EXERCISE DIRECTIONS
Return the listing in full and exactly, but without a single picture.

THE DATA
= = = = =

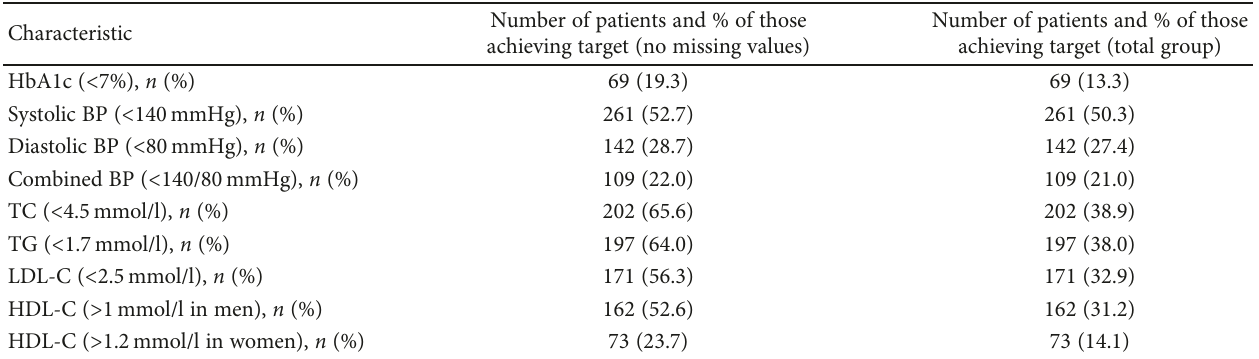
Table 2: Intermediate outcomes: patients with T2DM attending the Hillbrow Community Health Centre. Number of patients and % of those Characteristic achieving target (no missing values)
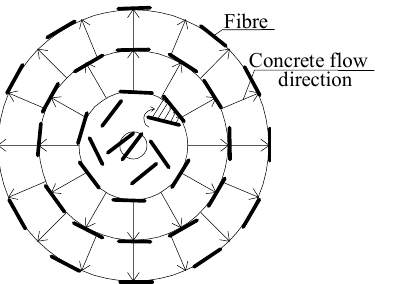
Figure 15: Explanation for fibre alignment in flowing concrete of a panel casting from the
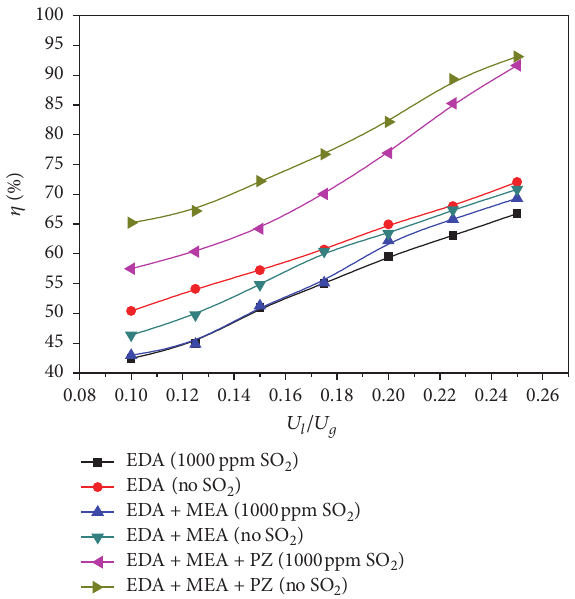
Figure 9: Influence of SO 2 on the CO 2 mass transfer rate in different liquid-gas flow rate ratios ( T = 288 K).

= = = = =

SOLUTION FOR THIS PROBLEM
Table 2: Intermediate outcomes: patients with T2DM attending the Hillbrow Community Health Centre. Number of patients and % of those Characteristic achieving target (no missing values)
Figure 15: Explanation for fibre alignment in flowing concrete of a panel casting from the
Figure 9: Influence of SO 2 on the CO 2 mass transfer rate in different liquid-gas flow rate ratios ( T = 288 K).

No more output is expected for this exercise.